Die Politik muss ganz andere Faktoren berücksichtigen als die Wissenschaft. Als Virologe hätte man sehr früh für einen sofortigen Shutdown plädieren müssen, damit das Virus keine Chance hat, sich zu verbreiten. So wie es die Initiative „ZeroCovid“ fordert, die dafür plädiert, das alles soweit abzudämpfen, dass wir nicht mehr vom Virus getrieben werden. Bei diesem Thema ist es immer leicht, zu kritisieren, aber ich möchte an der Stelle denjenigen sehen, der es objektiv besser macht.
Sind die Corona-Maßnahmen einleuchtend von der Politik kommuniziert worden?

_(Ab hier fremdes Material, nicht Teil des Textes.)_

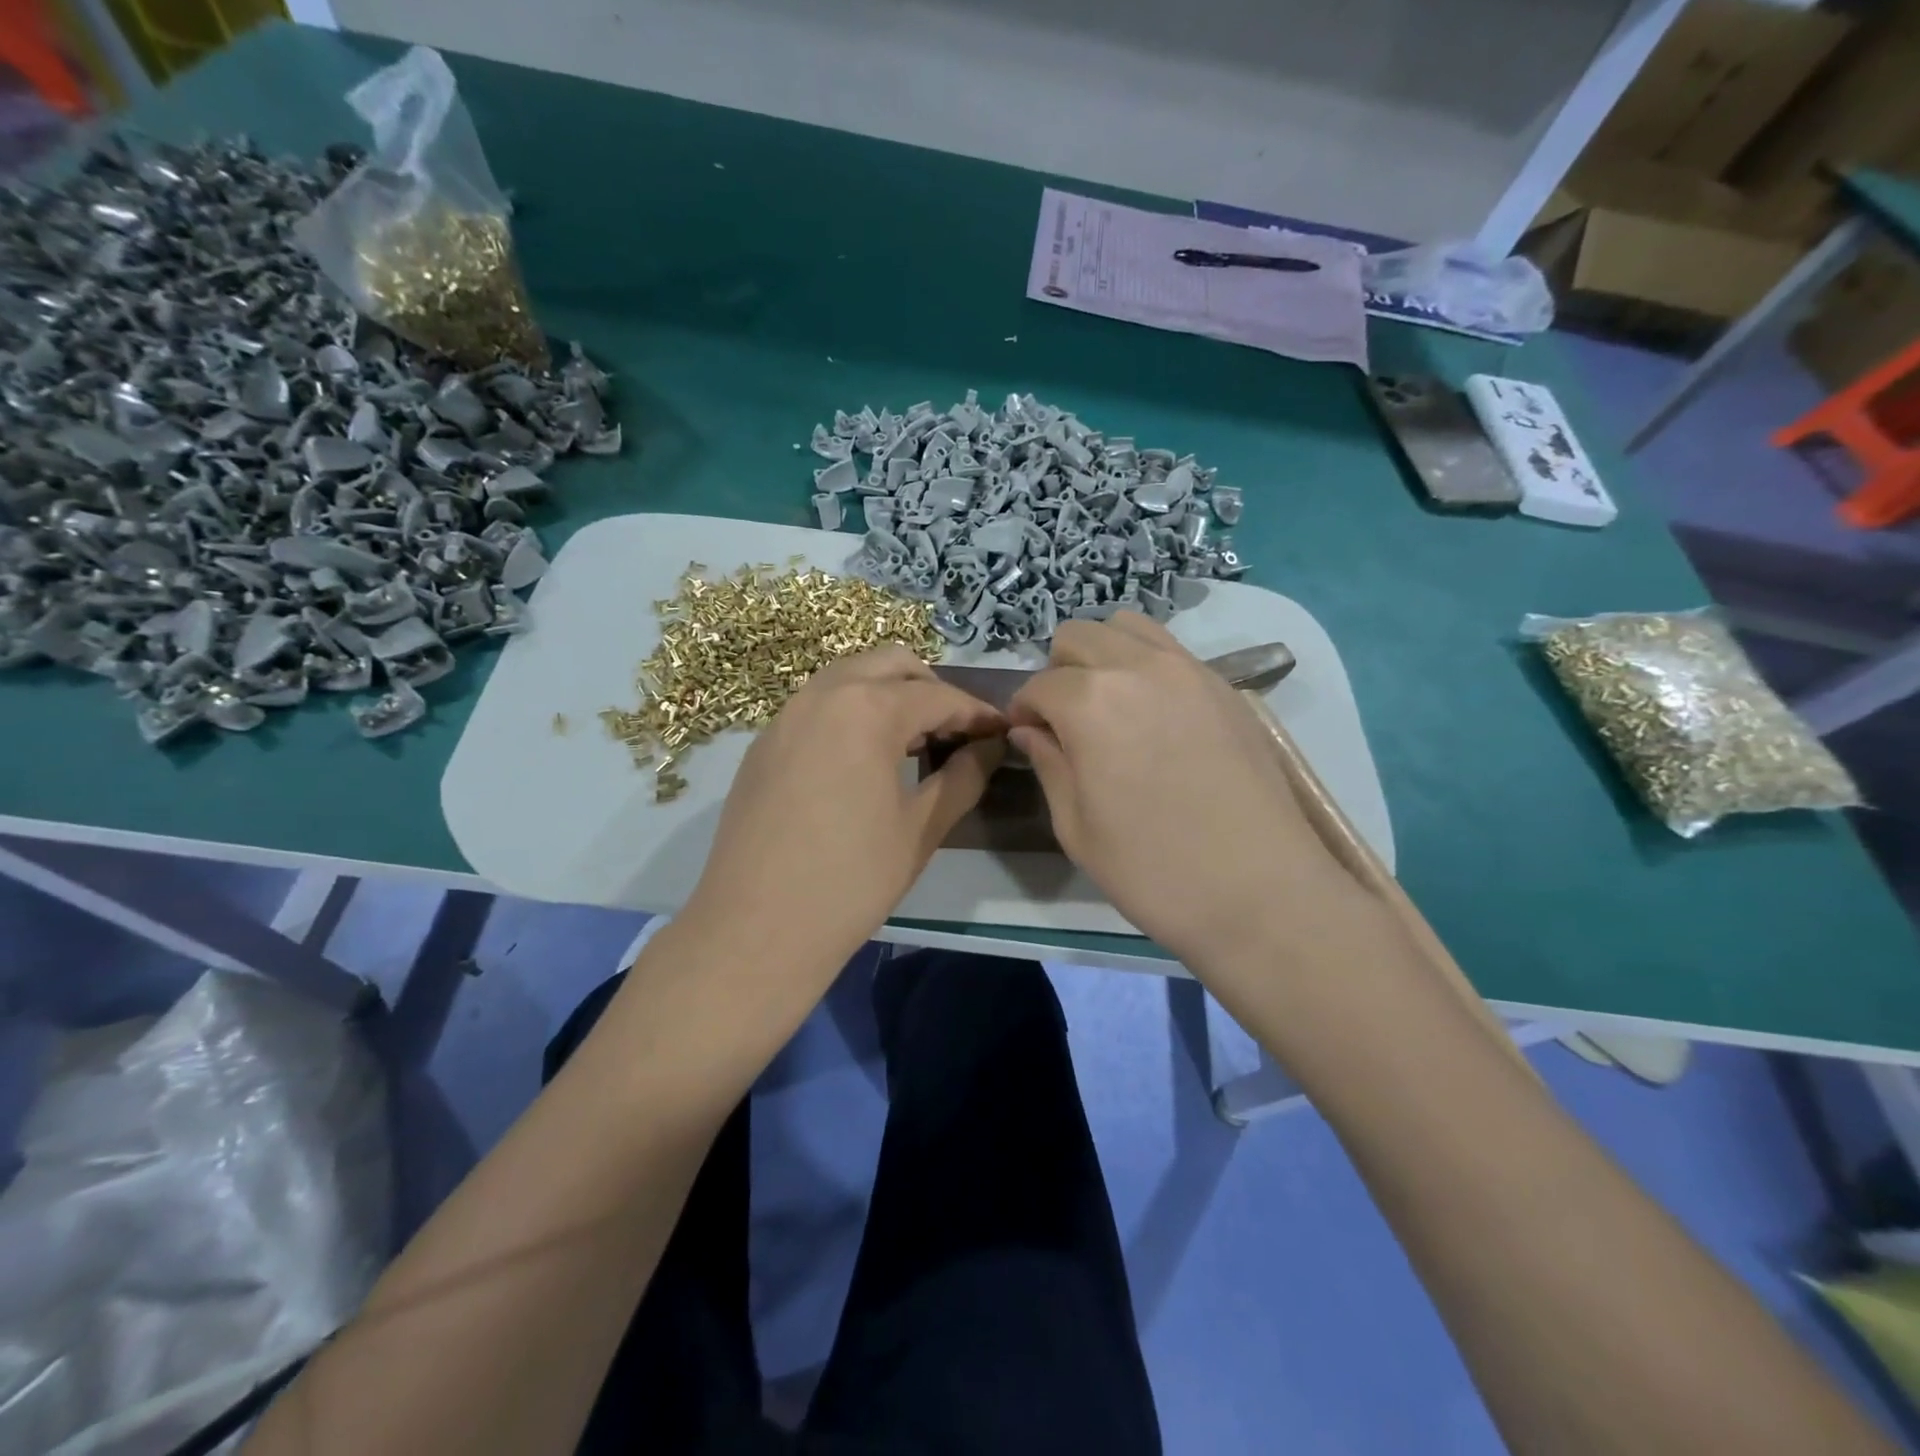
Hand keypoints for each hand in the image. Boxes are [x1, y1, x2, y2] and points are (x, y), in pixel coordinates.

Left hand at [684, 646, 1004, 976]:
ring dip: (889, 696)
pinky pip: (819, 706)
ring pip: (850, 678)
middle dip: (931, 689)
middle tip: (955, 733)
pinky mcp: (764, 743)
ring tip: (914, 744)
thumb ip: (963, 776)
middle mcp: (823, 694)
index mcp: (867, 709)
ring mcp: (786, 715)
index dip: (977, 714)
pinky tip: (863, 761)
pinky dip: (852, 713)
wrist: (755, 929)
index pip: (938, 696)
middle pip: (891, 665)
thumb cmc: (851, 880)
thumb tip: (990, 747)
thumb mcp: (921, 828)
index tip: (1002, 733)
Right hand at [1008, 614, 1344, 969]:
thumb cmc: (1152, 870)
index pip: (1039, 684)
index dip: (1023, 710)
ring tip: (1108, 706)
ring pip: (1128, 627)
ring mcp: (1189, 670)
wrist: (1261, 892)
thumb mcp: (1077, 827)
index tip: (1026, 736)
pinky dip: (1145, 665)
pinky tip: (1153, 715)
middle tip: (1064, 720)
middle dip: (1059, 671)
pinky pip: (1171, 650)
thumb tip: (1030, 731)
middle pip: (1079, 635)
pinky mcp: (1225, 686)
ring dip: (1103, 655)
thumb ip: (1048, 764)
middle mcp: (1138, 667)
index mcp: (1090, 702)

Die Kommunikation ist an einigen Stellen nicht gut. Bei Reisen gibt es ein völliges Kuddelmuddel durch die Frage was gilt wo. Bei Restaurant- und Friseurbesuchen gab es eine Zettelwirtschaft. Ich frage mich, warum gibt es dafür nicht eine App. Ich habe bereits früh angemerkt, dass wir gerade bei der Digitalisierung die Chance hätten, es besser zu machen. Im internationalen Vergleich mangelt es an einigen Stellen durchaus. Das zeigt sich beim Homeschooling und darin, dass die Gesundheitsämter immer noch bundesweit mit fünf verschiedenen Softwares operieren oder die offensichtliche Schwäche bei der Impfanmeldung. Da würde ich mir wünschen, dass man in der langen Zeit eine Vereinheitlichung hinbekommen hätte. Meldeverfahren, Testverfahren, Kommunikationsstruktur – das alles könnte man flotter, digitaler und effektiver gestalten.